A stunning victory:A billionaire has unexpectedly won Georgia’s elections
Georgia
Bidzina Ivanishvili made a bold promise a year ago. Georgia’s richest man promised to assemble a coalition to win the parliamentary elections in 2012 and unseat the “dictatorship” of President Mikheil Saakashvili. On October 1st Mr Ivanishvili’s Georgian Dream coalition won 55% of the vote. Mr Saakashvili gracefully conceded that his United National Movement (UNM) had lost, and welcomed Mr Ivanishvili into power.
But not just yet. Georgia remains a presidential republic for another year, when constitutional amendments take effect. Until then Mr Ivanishvili’s scope will be limited. He called for the president to resign at once, then rescinded. Mr Saakashvili is not budging. The coming months may be bumpy.
Despite the bickering, the election is a landmark. Never in Georgian history has a government changed so peacefully and lawfully.

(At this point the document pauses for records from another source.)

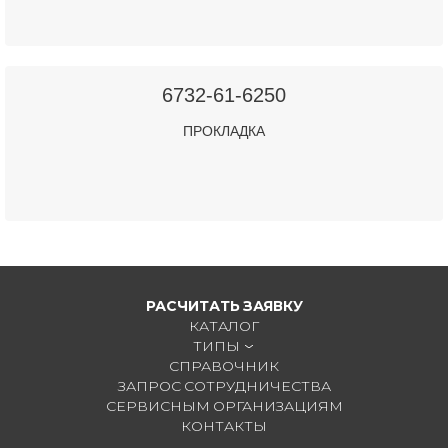
6732-61-6250
ПРОКЛАДКА
РАСЧИТАТЬ ЗАЯВКУ
КАТАЛОГ
ТИПЫ
СПРАВОЧНИК
ЗАПРОС СОТРУДНИЧЕСТВА
СЕРВИСНЫМ ОРГАНИЗАЦИЯМ
КОНТАКТЫ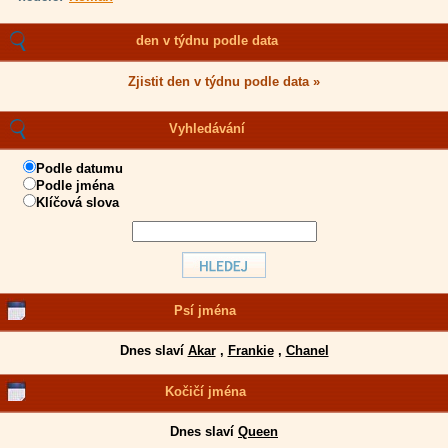
den v týdnu podle data
Zjistit den v týdnu podle data »
Vyhledávání
Podle datumu
Podle jména
Klíčová slova
Psí jména
Dnes slaví
Akar
,
Frankie
,
Chanel
Kočičí jména
Dnes slaví
Queen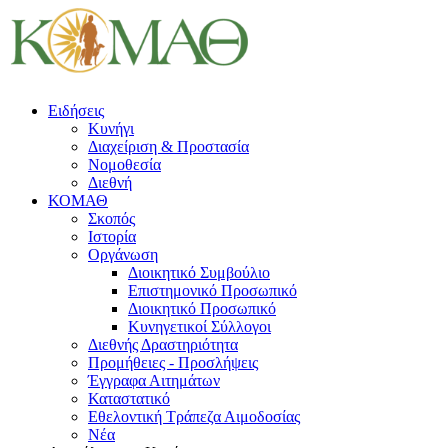
Ειδήσεις
Κυνήγι
Διαχείριση & Προστασία
Νομοθεσία
Διεθνή
ΚΟΜΑΘ
Σκοπός
Ιστορία
Οργάνωση
Διοικητικό Συμβούλιο
Επιστημονικό Προσωπικό
Διοικητικό Προσωπικό
Κυνηγετικοί Σύλλογοι
Διεθνής Δραστηριότητα
Προμήθειες - Προσλήψεις
Έγγραφα Αιτημάτων
Καταστατικό
Εθελοντική Τράπεζα Αιμοδοσίας
Νέα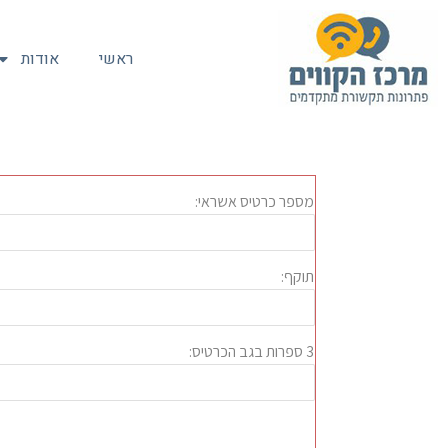
ראשי
אודות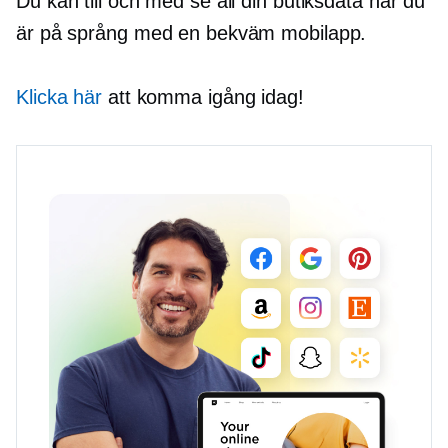
Du kan till och med se all din butiksdata när du
är på språng med en bekväm mobilapp.
Klicka här
att komma igång idag!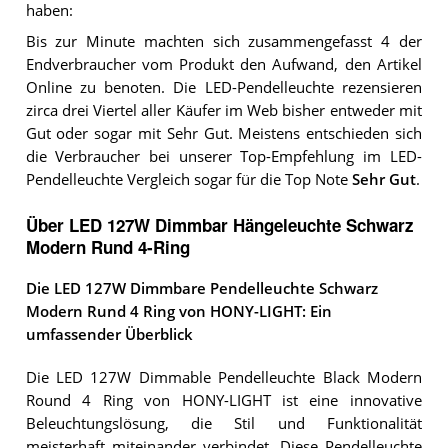
haben:
Bis zur Minute machten sich zusammengefasst 4 der
Endverbraucher vom Produkt den Aufwand, den Artikel
Online zu benoten. Die LED-Pendelleuchte rezensieren
zirca drei Viertel aller Käufer im Web bisher entweder mit
Gut oder sogar mit Sehr Gut. Meistens entschieden sich
die Verbraucher bei unserer Top-Empfehlung im LED-
Pendelleuchte Vergleich sogar für die Top Note
Sehr Gut
.
Über LED 127W Dimmbar Hängeleuchte Schwarz
Modern Rund 4-Ring
Die LED 127W Dimmbare Pendelleuchte Schwarz
Modern Rund 4 Ring von HONY-LIGHT: Ein
umfassender Überblick
Die LED 127W Dimmable Pendelleuchte Black Modern
Round 4 Ring von HONY-LIGHT ist eine innovative
Beleuchtungslösung, die Stil und Funktionalität
meisterhaft miteinander verbindet. Diese Pendelleuchte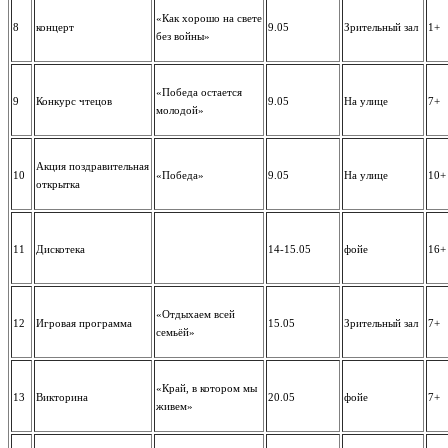
«Как хорошо на свете
8
концерт
9.05
Зрительный зал
1+
без войны»
«Победа остается
9
Конкурс чтецов
9.05
На улице
7+
молодой»
Акция поздравительная
10
«Победа»
9.05
На улице
10+
открытка
11
Дискотека
14-15.05
фойе
16+
«Отдыхаем всей
12
Игровая программа
15.05
Зрительный зал
7+
семьёй»
«Край, в котором мы
13
Викторина
20.05
фойе
7+
живем»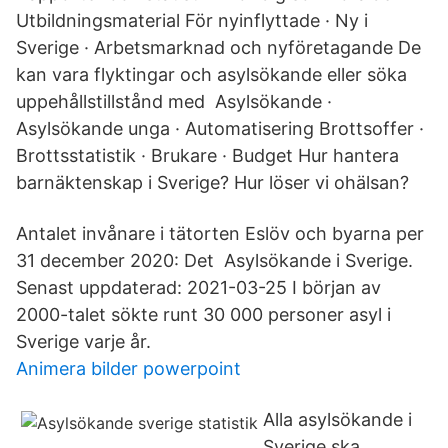
Utbildningsmaterial För nyinflyttade · Ny i
Sverige · Arbetsmarknad och nyföretagande De
kan vara flyktingar och asylsökande eller söka
uppehållstillstånd med Asylsökande ·
Asylsökande unga · Automatisering Brottsoffer ·
Brottsstatistik · Brukare · Budget Hur hantera
barnäktenskap i Sverige? Hur löser vi ohälsan?
Antalet invånare i tätorten Eslöv och byarna per
31 december 2020: Det Asylsökande i Sverige.
Senast uppdaterad: 2021-03-25 I början av
2000-talet sökte runt 30 000 personer asyl i
Sverige varje år.
Animera bilder powerpoint
Alla asylsökande i
Sverige ska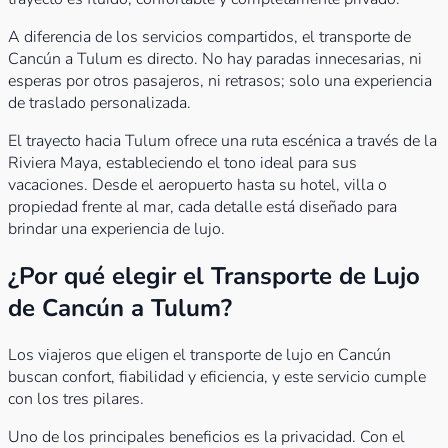
A diferencia de los servicios compartidos, el transporte de
Cancún a Tulum es directo. No hay paradas innecesarias, ni
esperas por otros pasajeros, ni retrasos; solo una experiencia
de traslado personalizada.
El trayecto hacia Tulum ofrece una ruta escénica a través de la
Riviera Maya, estableciendo el tono ideal para sus
vacaciones. Desde el aeropuerto hasta su hotel, villa o
propiedad frente al mar, cada detalle está diseñado para
brindar una experiencia de lujo.
¿Por qué elegir el Transporte de Lujo
de Cancún a Tulum?
Los viajeros que eligen el transporte de lujo en Cancún
buscan confort, fiabilidad y eficiencia, y este servicio cumple
con los tres pilares.
Uno de los principales beneficios es la privacidad. Con el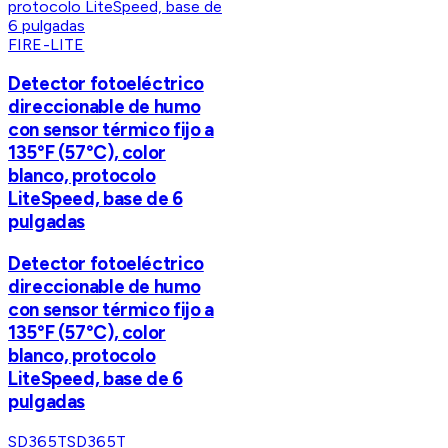
FIRE-LITE
Detector fotoeléctrico
direccionable de humo
con sensor térmico fijo a
135°F (57°C), color
blanco, protocolo
LiteSpeed, base de 6
pulgadas
Detector fotoeléctrico
direccionable de humo
con sensor térmico fijo a
135°F (57°C), color
blanco, protocolo
LiteSpeed, base de 6
pulgadas
SD365T
SD365T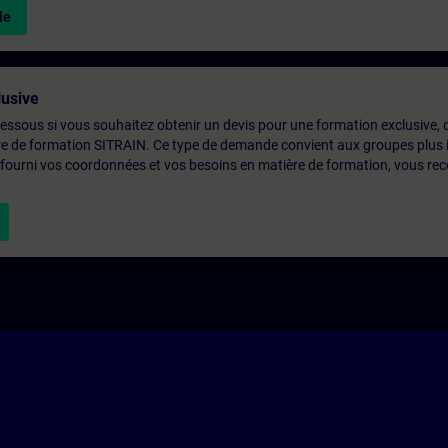
le
usive
-dessous si vous souhaitez obtenir un devis pour une formation exclusive, 
ntre de formation SITRAIN. Ce type de demande convient aux groupes plus
 fourni vos coordonnées et vos besoins en matière de formation, vous rec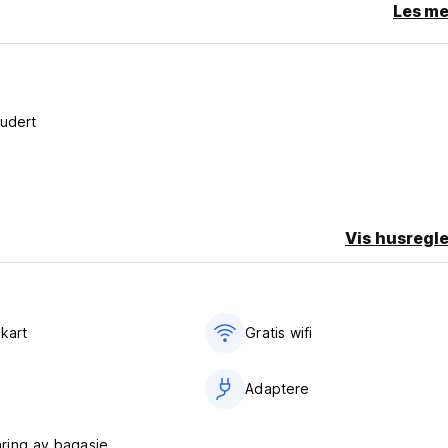
Les me
ludert
Vis husregle
kart
Gratis wifi‎
Adaptere
ring av bagasje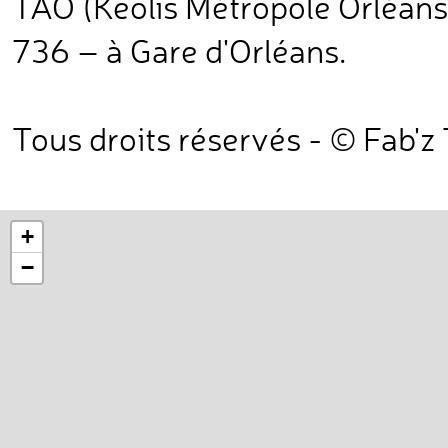
TAO (Keolis Métropole Orléans) 
736 – à Gare d'Orléans.
Tous droits réservés - © Fab'z
+
−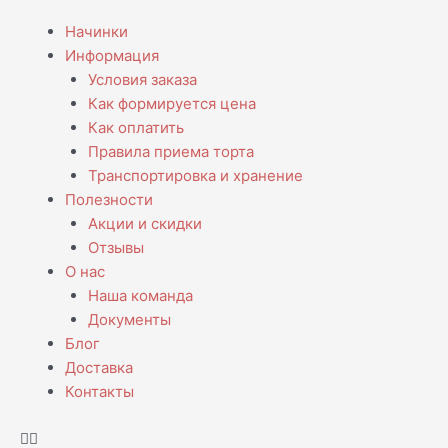
Перейти
Menu
Начинки
к
Информация
содержимому
Условия заказа
Как формируется цена
Как оплатить
Правила приема торта
Транспортировка и хранение
Полезности
Акции и скидки
Отзывы
О нас
Наша команда
Документы
Блог
Доставка
Контакты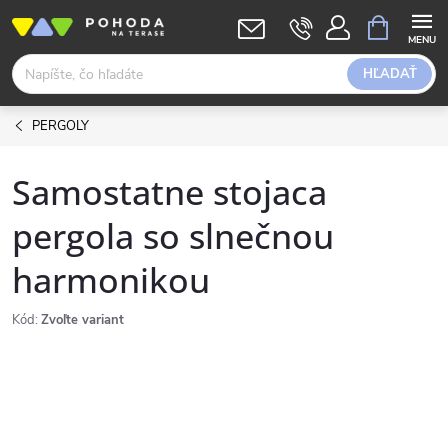
Prejsť
NÁKUPN
KOŠÍK
na
obsah
HĽADAŤ
PERGOLY
Samostatne stojaca
pergola so slnečnou
harmonikou
Kód:
Zvoľte variant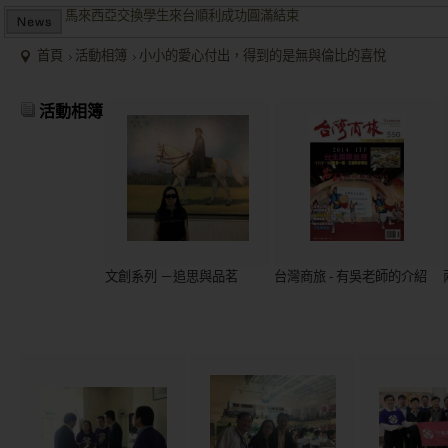
兩岸商業投資考察團於大陸多地受到盛大歡迎並且已有多個項目落
2015/12關懷偏鄉小學，物資順利送達。
首頁
活動相簿
小小的愛心付出，得到的是無與倫比的喜悅
馬來西亞交換學生來台順利成功圓滿結束
兩岸商業投資考察團於大陸多地受到盛大歡迎並且已有多個項目落
活動相簿
文創系列 －追思與品茗
台灣商旅 - 有吳老師的介紹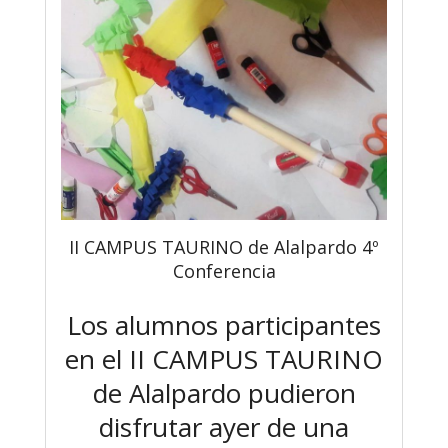
II CAMPUS TAURINO de Alalpardo 4º
Conferencia
Los alumnos participantes
en el II CAMPUS TAURINO
de Alalpardo pudieron
disfrutar ayer de una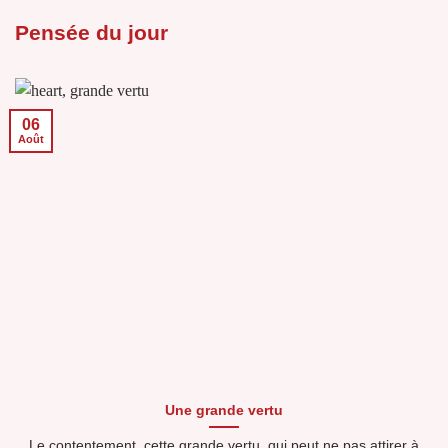
Pensée du jour
06
Août
Une grande vertu
Le contentement, cette grande vertu, qui peut ne pas attirer à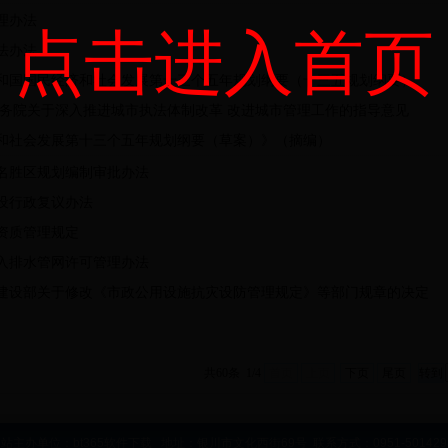
理办法
点击进入首页
法办法
和国国民经济和社会发展第十三个五年规划纲要（十三五规划纲要）
国务院关于深入推进城市执法体制改革 改进城市管理工作的指导意见
和社会发展第十三个五年规划纲要（草案）》（摘编）
名胜区规划编制审批办法
设行政复议办法
资质管理规定
入排水管网许可管理办法
建设部关于修改《市政公用设施抗灾设防管理规定》等部门规章的决定
共60条 1/4
首页
上页
下页
尾页
站主办单位：bt365软件下载 地址：银川市文化西街69号 联系方式：0951-50142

How Mr Ivanishvili’s disparate coalition will deal with this legacy is unclear. His main policy is better relations with Russia. It defeated Georgia in a short war in 2008 and occupies a fifth of its territory: the self-proclaimed states of Abkhazia and South Ossetia. A change of personality at the top should make a thaw easier. Vladimir Putin, the Russian president, once said he wanted to hang Mr Saakashvili “by the balls”.
The cause of the row was Georgia’s pro-Western orientation: its bid to join NATO was anathema to Russia and regarded with deep scepticism in much of the alliance. Mr Ivanishvili says he too wants to support membership of the alliance. His first trip abroad may be to America. But the new premier’s real priority will be to revive trade with Russia. Kremlin sanctions have strangled Georgian exports such as wine, fruit and mineral water.
Mr Ivanishvili said during the campaign that Mr Saakashvili and his officials would face unspecified “justice” once Georgian Dream came to power. Among other wild talk, he suggested that any supporter of Mr Saakashvili’s was an “accomplice in the cruellest crime”. Even the election result is open to challenge. Mr Saakashvili’s UNM claim that Georgian Dream activists are pressing local election commissions to change results in their favour. The NATO observation mission in Georgia has expressed “serious concern” about that.
It is all still fragile. But by admitting defeat, Mr Saakashvili handed his country a victory and wrong-footed Mr Ivanishvili, who had said that he would never be allowed to win elections. Now that he has, he has a great responsibility to the system that has vaulted him to power.